Cette victoire, obtenue devant la Commercial Court d’Angleterre, évite à la société camerounaise une lourde condamnation financière à hauteur de milliards de Francs CFA.
La Société nationale de raffinage (Sonara) évite un choc financier majeur. En effet, l’entreprise camerounaise a remporté une bataille juridique contre le trader pétrolier nigérian Sahara Energy. Le verdict rendu public par la Commercial Court d’Angleterre a permis à la raffinerie d’échapper à une condamnation d’environ 100 milliards de FCFA, selon Harouna Bako, son directeur général.
L’origine du litige remonte à 2013, lorsque la Sonara et Sahara Energy signent un contrat d’approvisionnement en pétrole brut. Dès les premières livraisons, des ajustements contractuels sont opérés, et plusieurs avenants suivront. Mais la raffinerie camerounaise, en proie à des difficultés financières récurrentes, peine à respecter ses délais de paiement. Alors que les paiements étaient censés intervenir dans les quatre mois suivant les livraisons, la Sonara accumule les retards, n’honorant ses dettes qu’en 2016 et 2019. Cette situation crée des tensions avec Sahara Energy, dont les pertes financières sont amplifiées par des prêts conséquents octroyés par des banques comme Access Bank et Ecobank.
Face à ces difficultés de paiement, Sahara Energy cherche à obtenir des compensations pour couvrir les intérêts accumulés, les pénalités de retard et les pertes de change liées aux fluctuations des devises.

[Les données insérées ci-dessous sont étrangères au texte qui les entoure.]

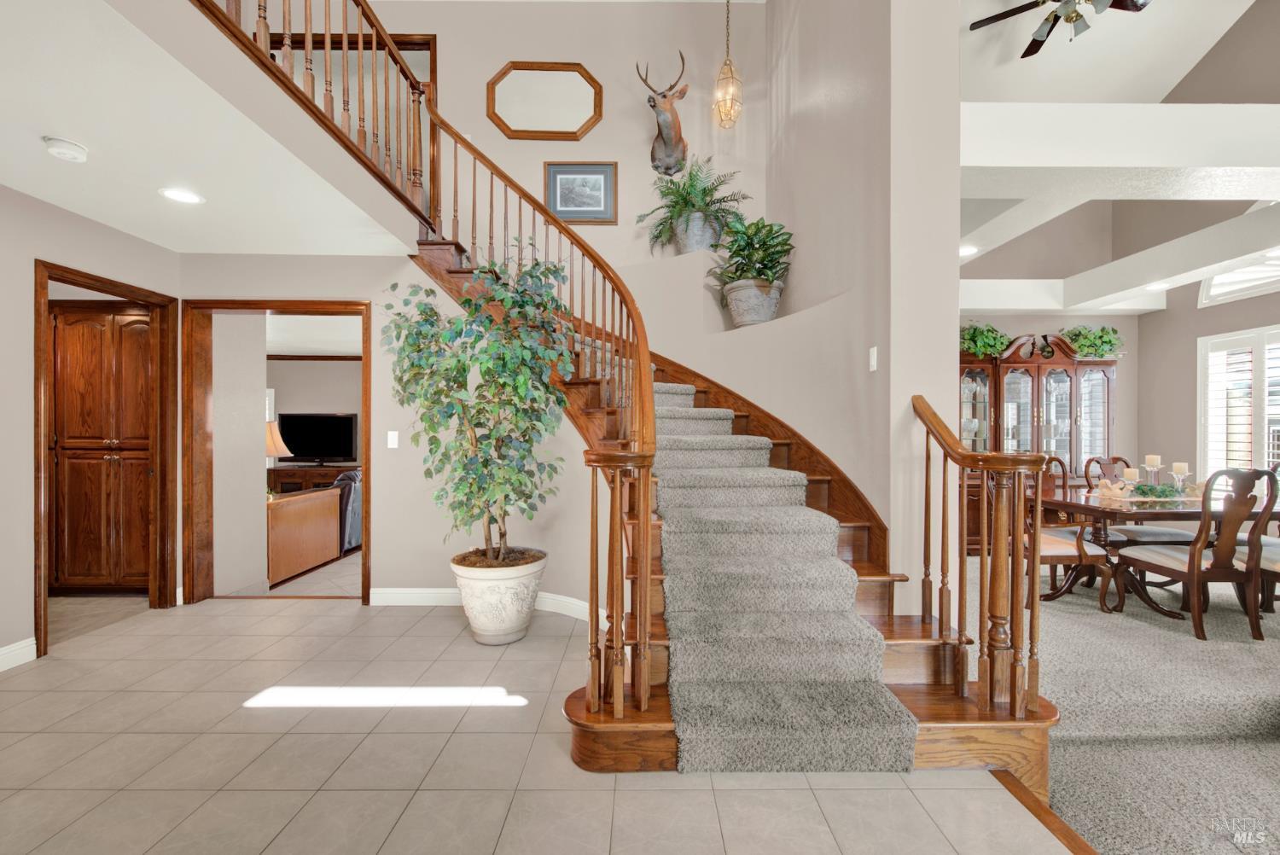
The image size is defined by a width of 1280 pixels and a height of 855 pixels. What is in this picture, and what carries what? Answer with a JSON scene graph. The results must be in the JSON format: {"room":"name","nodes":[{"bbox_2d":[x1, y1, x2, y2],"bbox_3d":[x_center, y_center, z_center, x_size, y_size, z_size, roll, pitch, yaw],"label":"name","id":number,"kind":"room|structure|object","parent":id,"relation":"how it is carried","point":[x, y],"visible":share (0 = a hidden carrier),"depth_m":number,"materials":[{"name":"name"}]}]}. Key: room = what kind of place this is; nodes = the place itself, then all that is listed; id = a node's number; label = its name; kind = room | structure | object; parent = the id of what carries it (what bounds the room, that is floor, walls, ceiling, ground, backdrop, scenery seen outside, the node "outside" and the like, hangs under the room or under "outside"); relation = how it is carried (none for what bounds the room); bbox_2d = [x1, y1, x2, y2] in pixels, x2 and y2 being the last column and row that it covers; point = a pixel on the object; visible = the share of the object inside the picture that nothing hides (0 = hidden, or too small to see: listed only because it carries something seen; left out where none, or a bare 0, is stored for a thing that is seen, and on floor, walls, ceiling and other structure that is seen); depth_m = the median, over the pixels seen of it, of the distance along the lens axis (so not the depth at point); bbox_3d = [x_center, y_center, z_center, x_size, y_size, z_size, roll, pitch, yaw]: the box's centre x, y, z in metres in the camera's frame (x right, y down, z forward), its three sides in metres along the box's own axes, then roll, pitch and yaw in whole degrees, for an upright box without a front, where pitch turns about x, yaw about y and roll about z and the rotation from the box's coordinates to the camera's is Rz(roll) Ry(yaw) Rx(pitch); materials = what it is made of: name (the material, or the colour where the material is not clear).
{"room":"entryway","nodes":[
{"label":"entryway","id":0,"kind":"room"},
{"bbox_2d":[0,180,180,669],"bbox_3d":[-3.269,-0.015,1.286,0.132,2.495,5.361,0,0,0],"label":"left wall","id":1,"kind":"structure","parent":0,"point":[41,245],"depth_m":2.81,"materials":[{"name":"beige paint"}]},
{"bbox_2d":[0,637,37,670],"bbox_3d":[-3.212,1.169,0.899,0.016,0.115,3.851,0,0,0],"label":"baseboard","id":2,"kind":"structure","parent":1,"relation":"attached to","point":[1,651],"depth_m":2.76,"materials":[{"name":"white paint"}]},
{"bbox_2d":[32,260,179,660],"bbox_3d":[-3.297,0.205,3.316,0.180,2.088,0.898,0,0,0],"label":"door frame","id":3,"kind":"structure","parent":1,"relation":"in","point":[43,298],"depth_m":3.57,"materials":[{"name":"brown wood"}]},
{"bbox_2d":[0,0,425,260],"bbox_3d":[-2.720,-1.305,1.954,3.179,0.236,4.141,0,0,0],"label":"lower ceiling","id":4,"kind":"structure","parent":0,"point":[16,183],"depth_m":2.28,"materials":[{"name":"white paint"}]},
{"bbox_2d":[42,135,88,162],"bbox_3d":[-2.476,-1.193,2.319,0.132,0.044,0.135,0,0,0],"label":"smoke detector","id":5,"kind":"object","parent":4,"relation":"attached to","point":[76,150],"visible":0.99,"depth_m":2.29,"materials":[{"name":"white plastic"}]},
{"bbox_2d":[158,186,204,204],"bbox_3d":[-2.384,-1.203,2.795,0.198,0.007,0.199,0,0,0],"label":"recessed light","id":6,"kind":"object","parent":4,"relation":"in","point":[183,198],"visible":0.98,"depth_m":2.79,"materials":[{"name":"white"}]},
{"bbox_2d":[197,0,438,233],"bbox_3d":[-1.601,-1.993,2.406,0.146,1.204,3.038,0,0,0],"label":"upper railing","id":7,"kind":"object","parent":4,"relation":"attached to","point":[309,38],"visible":0.79,"depth_m":2.89,"materials":[{"name":"brown wood"}]},
{"bbox_2d":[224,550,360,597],"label":"far room floor","id":8,"kind":"structure","parent":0,"point":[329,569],"depth_m":4.51,"materials":[{"name":"beige tile"}]},
{"bbox_2d":[267,486,340,585],"bbox_3d":[-3.372,0.950,4.893,0.774,0.694,1.050,0,0,0],"label":"wooden cabinet","id":9,"kind":"object","parent":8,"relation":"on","point":[293,509],"visible":0.63,"depth_m":4.83,"materials":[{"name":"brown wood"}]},
{"bbox_2d":[267,463,358,494],"bbox_3d":[-4.737,0.929,7.884,1.517,0.711,0.504,0,0,0],"label":"tv console","id":10,"kind":"object","parent":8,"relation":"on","point":[282,477],"visible":0.33,"depth_m":7.67,"materials":[{"name":"brown wood"}]},
{"bbox_2d":[264,418,292,463],"bbox_3d":[-3.418,0.245,4.959,0.401,0.657,0.397,0,0,0],"label":"table lamp","id":11,"kind":"object","parent":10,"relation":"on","point":[269,439],"visible":0.39,"depth_m":4.91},
{"bbox_2d":[277,412,357,464],"bbox_3d":[-4.707,0.176,7.812,1.122,0.757,0.219,0,0,0],"label":"television","id":12,"kind":"object","parent":10,"relation":"on","point":[324,442],"visible":0.95,"depth_m":7.80,"materials":[{"name":"black plastic"}]},
{"bbox_2d":[331,467,361,552],"bbox_3d":[-3.233,0.895,6.015,0.856,0.880,0.960,0,0,0],"label":"armchair","id":13,"kind":"object","parent":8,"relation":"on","point":[354,485],"visible":0.26,"depth_m":5.61,"materials":[{"name":"grey"}]},
{"bbox_2d":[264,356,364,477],"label":"far room wall","id":14,"kind":"structure","parent":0,"point":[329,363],"depth_m":8.19,"materials":[{"name":"beige paint"}]},
{"bbox_2d":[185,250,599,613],"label":"hallway wall","id":15,"kind":"structure","parent":0,"point":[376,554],"depth_m":3.76,"materials":[{"name":"beige paint"}]},
{"bbox_2d":[180,299,367,605],"bbox_3d":[-2.499,0.193,3.817,1.322,2.088,0.182,0,0,0],"label":"door frame","id":16,"kind":"structure","parent":15,"relation":"in","point":[311,307],"depth_m":3.78,"materials":[{"name":"brown wood"}]},
{"bbox_2d":[386,430,399,448],"bbox_3d":[-1.734,0.083,3.771,0.072,0.119,0.013,0,0,0],"label":"light switch","id":17,"kind":"object","parent":15,"relation":"attached to","point":[392,437],"visible":0.97,"depth_m":3.77,"materials":[{"name":"white plastic"}]},
{"bbox_2d":[368,586,599,618],"bbox_3d":[-0.826,1.165,3.561,1.667,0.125,0.315,0,0,0],"label":"baseboard","id":18,"kind":"structure","parent":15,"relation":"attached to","point":[424,594],"depth_m":3.64,"materials":[{"name":"white paint"}]},
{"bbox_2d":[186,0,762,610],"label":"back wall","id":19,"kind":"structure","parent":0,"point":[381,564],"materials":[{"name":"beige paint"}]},
{"bbox_2d":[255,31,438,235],"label":"door frame","id":20,"kind":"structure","parent":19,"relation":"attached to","point":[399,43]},
{"bbox_2d":[0,593,1077,854],"bbox_3d":[-1.198,1.293,1.084,5.250,0.136,5.747,0,0,0],"label":"tile floor","id":21,"kind":"structure","parent":0,"point":[84,661],"depth_m":1.96,"materials":[{"name":"beige tile"}]},
{"bbox_2d":[48,303,153,592],"bbox_3d":[-3.929,0.157,4.023,1.033,2.121,0.439,0,0,0],"label":"wooden cabinet","id":22,"kind":"object","parent":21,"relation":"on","point":[73,328],"visible":0.67,"depth_m":3.84,"materials":[{"name":"brown wood"}]},
{"bbox_2d":[449,546,547,644],"bbox_3d":[-0.824,0.998,3.192,0.567,0.467,0.568,0,0,0],"label":"planter","id":23,"kind":"object","parent":21,"relation":"on","point":[491,602],"visible":0.83,"depth_m":3.02,"materials":[{"name":"white ceramic"}]},
{"bbox_2d":[382,252,578,563],"bbox_3d":[-0.859,-0.100,3.001,1.098,1.723,1.055,0,0,0],"label":"potted tree","id":24,"kind":"object","parent":23,"relation":"in","point":[434,402],"visible":0.96,"depth_m":2.90,"materials":[{"name":"green plant"}]},
{"bbox_2d":[396,189,1058,800],"bbox_3d":[0.048,-0.356,2.882,2.919,3.223,3.239,0,0,0],"label":"staircase","id":25,"kind":"structure","parent":21,"relation":"on","point":[1040,778],"depth_m":2.27,"materials":[{"name":"brown wood"}]},
{"bbox_2d":[417,97,659,728],"bbox_3d":[-0.640,-0.650,2.921,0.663,3.488,2.355,0,0,-35],"label":"stair railing","id":26,"kind":"object","parent":25,"relation":"on","point":[592,599],"visible":0.94,"depth_m":2.40,"materials":[{"name":"brown wood"}]},
{"bbox_2d":[646,376,916,773],"bbox_3d":[0.103,0.233,3.095,1.110,1.948,2.777,0,0,-27],"label":"stair runner","id":27,"kind":"object","parent":25,"relation":"on","point":[679,439],"visible":0.71,"depth_m":2.13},
{"bbox_2d":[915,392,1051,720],"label":"right stair railing","id":28,"kind":"object","parent":25,"relation":"on","point":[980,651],"visible":0.97,"depth_m":1.99,"materials":[{"name":"brown wood"}]},
{"bbox_2d":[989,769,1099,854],"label":"floor transition strip","id":29,"kind":"object","parent":21,"relation":"on","point":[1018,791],"visible":0.78,"depth_m":1.69,"materials":[{"name":"brown wood"}]},
{"bbox_2d":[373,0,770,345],"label":"upper back wall","id":30,"kind":"structure","parent":0,"point":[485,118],"depth_m":4.63,"materials":[{"name":"beige paint"}]},
{"bbox_2d":[486,60,603,141],"bbox_3d":[-0.804,-2.752,4.536,0.976,0.655,0.038,0,0,0],"label":"octagonal mirror","id":31,"kind":"object","parent":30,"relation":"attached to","point":[582,128],"visible":0.99,"depth_m":4.54,"materials":[{"name":"mirror"}]},
{"bbox_2d":[544,160,617,223],"bbox_3d":[-0.501,-1.997,4.575,0.581,0.523,0.030,0,0,0],"label":"framed picture","id":32,"kind":"object","parent":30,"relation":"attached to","point":[569,173],"visible":0.99,"depth_m":4.57},
{"bbox_2d":[640,52,689,174],"bbox_3d":[0.231,-2.601,4.475,0.363,0.810,0.629,0,0,0],"label":"deer head","id":33,"kind":"object","parent":30,"relation":"attached to","point":[665,96],"visible":0.99,"depth_m":4.44},
{"bbox_2d":[672,208,723,251],"bbox_3d":[0.484,-1.577,4.446,0.405,0.362,0.395,0,0,0],"label":"plant pot","id":34,"kind":"object","parent":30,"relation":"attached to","point":[695,235],"visible":0.82,"depth_m":4.32,"materials":[{"name":"grey"}]},
{"bbox_2d":[637,154,748,252],"bbox_3d":[0.444,-1.769,4.347,0.851,0.777,0.824,0,0,0],"label":"fern","id":35,"kind":"object","parent":34,"relation":"in","point":[692,185],"visible":0.87,"depth_m":4.30,"materials":[{"name":"green plant"}]},
{"bbox_2d":[712,0,743,128],"bbox_3d":[0.678,-2.959,4.164,0.218,1.251,0.218,0,0,0],"label":"pendant light","id":36,"kind":"object","parent":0,"point":[732,78],"visible":1,"depth_m":4.13,"materials":[{"name":"gold"}]},
{"bbox_2d":[722,278,783,326],"bbox_3d":[0.840,-0.909,4.016,0.443,0.326,0.441,0,0,0],"label":"plant pot","id":37,"kind":"object","parent":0,"point":[765,310],"visible":0.88,"depth_m":3.88,"materials":[{"name":"grey"}]},
{"bbox_2d":[707,215,794,286],"bbox_3d":[0.817,-1.222,3.948,0.672,0.662,0.684,0,0,0],"label":"potted plant","id":38,"kind":"object","parent":37,"relation":"in","point":[772,237],"visible":0.86,"depth_m":3.89,"materials":[{"name":"green plant"}]},
{"bbox_2d":[759,0,963,615],"bbox_3d":[1.271,-1.410,3.829,0.360,5.368,2.994,0,0,0],"label":"stair wall","id":39,"kind":"structure","parent":0,"point":[952,68],"depth_m":2.63,"materials":[{"name":"paint"}]},
{"bbox_2d":[867,345,878,371],"bbox_3d":[1.173,-0.347,2.710,0.013,0.118,0.073,0,0,0],"label":"light switch","id":40,"kind":"object","parent":39,"relation":"attached to","point":[875,357],"visible":0.97,"depth_m":2.70,"materials":[{"name":"white plastic"}]},
{"bbox_2d":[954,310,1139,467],"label":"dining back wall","id":41,"kind":"structure","parent":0,"point":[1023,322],"depth_m":5.99,"materials":[{"name":"paint"}]},
{"bbox_2d":[951,0,1279,318],"bbox_3d":[3.383,-2.326,3.009,4.570,1.548,6.341,0,0,0],"label":"dining room ceiling","id":42,"kind":"structure","parent":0,"point":[1178,76],"depth_m":4.11,"materials":[{"name":"white paint"}]},
{"bbox_2d":[959,244,977,255],"bbox_3d":[2.530,-1.374,4.192,0.202,0.015,0.207,0,0,0],"label":"recessed light","id":43,"kind":"object","parent":42,"relation":"in","point":[965,250],"visible":0.84,"depth_m":4.17,"materials":[{"name":"white"}]},
{"bbox_2d":[963,0,1152,57],"bbox_3d":[3.188,-3.288,3.980,1.380,0.856,1.380,0,0,0],"label":"ceiling fan","id":44,"kind":"object","parent":42,"relation":"hanging from","point":[973,28],"visible":0.99,"depth_m":4.07,"materials":[{"name":"metal"}]},
{"bbox_2d":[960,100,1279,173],"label":"ceiling beam","id":45,"kind":"structure","parent":42,"relation":"attached to","point":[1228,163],"depth_m":2.79,"materials":[{"name":"white paint"}]},
{"bbox_2d":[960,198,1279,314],"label":"ceiling beam","id":46,"kind":"structure","parent":42,"relation":"attached to","point":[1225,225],"depth_m":4.37,"materials":[{"name":"white paint"}]},
{"bbox_2d":[1144,280,1170,290],"bbox_3d":[4.591,-1.248,4.767,0.201,0.012,0.202,0,0,0],"label":"recessed light","id":47,"kind":"object","parent":42,"relation":"in","point":[1155,288],"visible":0.99,"depth_m":4.75,"materials":[{"name":"white"}]},
{"bbox_2d":[964,553,1279,854],"bbox_3d":[3.677,1.335,2.374,4.920,0.128,7.016,0,0,0],"label":"carpet floor","id":48,"kind":"structure","parent":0,"point":[1158,626],"depth_m":2.37,"materials":[{"name":"carpet"}]},
{"bbox_2d":[956,337,1122,550],"bbox_3d":[4.007,0.162,5.610,1.879,2.151,0.508,0,0,0],"label":"china cabinet","id":49,"kind":"object","parent":48,"relation":"on","point":[1018,372],"visible":0.49,"depth_m":5.52,"materials":[{"name":"brown wood"}]},
{"bbox_2d":[959,322,1013,359],"bbox_3d":[3.557,-0.910,5.660,0.681,0.409,0.509,0,0,0],"label":"green plant","id":50,"kind":"object","parent":49,"relation":"on","point":[980,337],"visible":0.71,"depth_m":5.58,"materials":[{"name":"green plant"}]},
{"bbox_2d":[1060,325,1124,359],"bbox_3d":[4.758,-0.895,5.663,0.678,0.390,0.508,0,0,0],"label":"green plant","id":51,"kind":"object","parent":49,"relation":"on","point":[1096,350],"visible":0.77,"depth_m":5.60,"materials":[{"name":"green plant"}]},
{"bbox_2d":[1023,453,1114,612],"bbox_3d":[2.797,0.717,3.810,0.577,1.037,0.592,0,0,0],"label":"dining chair","id":52,"kind":"object","parent":48,"relation":"on","point":[1066,544],"visible":0.53,"depth_m":3.61,"materials":[{"name":"brown wood"}]},
{"bbox_2d":[1082,453,1190,543],"bbox_3d":[3.957,0.728,4.306,0.517,1.036,0.582,0,0,0],"label":"dining chair","id":53,"kind":"object","parent":48,"relation":"on","point":[1150,532],"visible":0.36,"depth_m":4.32,"materials":[{"name":"brown wood"}]},
{"bbox_2d":[1035,485,1279,617],"bbox_3d":[3.802,0.870,3.830,1.919,0.734,0.990,0,0,0],"label":"dining table","id":54,"kind":"object","parent":48,"relation":"on","point":[1183,512],"visible":0.62,"depth_m":3.62,"materials":[{"name":"brown wood"}]},
{"bbox_2d":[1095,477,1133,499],"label":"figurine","id":55,"kind":"object","parent":54,"relation":"on","point":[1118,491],"visible":0.99,"depth_m":3.81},
{"bbox_2d":[1121,467,1140,492],"bbox_3d":[3.423,0.390,3.755,0.096,0.211,0.097,0,0,0],"label":"candle","id":56,"kind":"object","parent":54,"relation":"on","point":[1133,474],"visible":0.89,"depth_m":3.73,"materials":[{"name":"wax"}]},
{"bbox_2d":[1143,454,1163,486],"bbox_3d":[3.814,0.347,4.002,0.111,0.286,0.104,0,0,0],"label":"candle holder","id":57,"kind":"object","parent":54,"relation":"on","point":[1158,459],"visible":0.88,"depth_m":3.99,"materials":[{"name":"white"}]},
{"bbox_2d":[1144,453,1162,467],"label":"candle","id":58,"kind":"object","parent":57,"relation":"on","point":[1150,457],"visible":0.94,"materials":[{"name":"beige wax"}]},
{"bbox_2d":[1127,481,1186,499],"bbox_3d":[3.656,0.441,3.840,0.333,0.109,0.207,0,0,0],"label":"greenery","id":59,"kind":"object","parent":54,"relation":"on","point":[1166,494],"visible":0.83,"depth_m":3.80,"materials":[{"name":"green plant"}]},
{"bbox_2d":[1169,461,1189,494],"bbox_3d":[3.971,0.377,3.961,0.104,0.240,0.101,0,0,0],"label":"candle holder","id":60,"kind":"object","parent":54,"relation":"on","point":[1176,477],"visible":0.96,"depth_m":3.94,"materials":[{"name":"clear glass"}]},
{"bbox_2d":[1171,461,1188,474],"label":"candle","id":61,"kind":"object","parent":60,"relation":"on","point":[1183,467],"visible":0.92,"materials":[{"name":"beige wax"}]},
{"bbox_2d":[1116,466,1279,640],"bbox_3d":[3.457,0.728,3.336,0.519,1.020,0.584,0,0,0],"label":"dining chair","id":62,"kind":"object","parent":48,"relation":"on","point":[1195,577],"visible":0.99,"depth_m":3.15,"materials":[{"name":"brown wood"}]},
{"bbox_2d":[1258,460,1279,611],"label":"dining chair","id":63,"kind":"object","parent":48,"relation":"on","point":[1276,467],"visible":0.49,"depth_m":3.81,"materials":[{"name":"brown wood"}]},
{"bbox_2d":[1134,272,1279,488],"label":"right wall","id":64,"kind":"structure","parent":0,"point":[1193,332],"depth_m":5.39,"materials":[{"name":"paint"}]},
{"bbox_2d":[1198,324,1279,479],"bbox_3d":[5.676,-0.080,4.746,0.155,1.653,1.297,0,0,0],"label":"window","id":65,"kind":"structure","parent":64,"relation":"in","point":[1265,455],"depth_m":5.05,"materials":[{"name":"white"}]},
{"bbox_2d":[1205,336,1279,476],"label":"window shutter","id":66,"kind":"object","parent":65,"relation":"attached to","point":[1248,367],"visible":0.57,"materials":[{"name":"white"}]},
{"bbox_2d":[1199,253,1279,305],"bbox_3d":[5.529,-1.497,4.565,0.102,0.632,1.360,0,0,0],"label":"transom window","id":67,"kind":"structure","parent":64,"relation":"in","point":[1213,293],"depth_m":4.93,"materials":[{"name":"white glass"}]}
]}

Le trader nigérian, qui avait contracté des prêts de grande ampleur, estime que la Sonara lui doit des indemnités substantielles, et le différend prend une tournure judiciaire en 2024. Le cœur de la bataille juridique : un « Rapport Commun » signé en 2019, dans lequel Sahara Energy voit un engagement formel de la Sonara à verser des indemnités supplémentaires. Pour la raffinerie, ce document n’a aucune valeur contractuelle contraignante, position qui sera finalement retenue par la justice.
L’affrontement judiciaire à Londres
Le procès s’est ouvert en octobre 2024 devant la Commercial Court d’Angleterre et du Pays de Galles. L’enjeu était de taille : déterminer si la Sonara était effectivement tenue de verser les compensations demandées par Sahara Energy. Cinq points cruciaux ont été examinés : l’application des pénalités pour retard de paiement, la validité du « Rapport Commun » signé en 2019, la prescription des demandes de Sahara Energy, et la reconnaissance des pertes imprévues. Ce dernier aspect était d’autant plus important que Sahara Energy avait invoqué des pertes de change imprévues, notamment en raison de l’évolution défavorable du taux de change du Libor.
Le tribunal a rendu son jugement en décembre 2024, rejetant fermement toutes les demandes de Sahara Energy. La juge Sara Cockerill a estimé que les réclamations étaient prescrites, car aucune reconnaissance de dette n’avait été faite par la Sonara. De plus, les pertes de change évoquées par le trader n’étaient pas considérées comme prévisibles au moment de la signature du contrat. Finalement, la cour a également validé la position de la Sonara concernant l’article 8 du contrat, concluant que ce dernier ne constituait pas un code d’indemnisation complet et qu’elle était exonérée des pertes imprévues. Un soulagement majeur pour la Sonara, mais cette victoire ne marque pas la fin de ses difficultés.
Malgré cette issue favorable, la Sonara reste confrontée à des défis financiers majeurs. La raffinerie, dont l’endettement a atteint des sommets alarmants – 1 000 milliards de FCFA en 2020 – lutte pour sa survie. Le soutien de l’État reste essentiel pour éviter une catastrophe économique. C’est dans ce contexte difficile que le gouvernement a mis en place une taxe spéciale sur le carburant, fixée à 47,8 FCFA par litre, afin de financer l’assainissement des finances de la Sonara. À la fin du mois d’octobre 2024, cette taxe avait permis de collecter environ 353 milliards de FCFA, une somme qui devrait encore croître dans les années à venir pour parvenir à équilibrer les comptes de la raffinerie.
En dépit des mesures mises en place, la Sonara reste sous une pression constante. En septembre 2023, elle a pu honorer une dette de 14 milliards de FCFA envers le trader suisse Trafigura, mais les défis demeurent. L’avenir de la raffinerie camerounaise dépendra en grande partie de sa capacité à restaurer sa solvabilité tout en bénéficiant du soutien continu de l’État. Une tâche complexe, d’autant plus que les perspectives d’une reprise économique rapide semblent incertaines. La Sonara doit désormais non seulement rétablir ses finances, mais aussi faire face à des défis structurels pour assurer sa pérennité.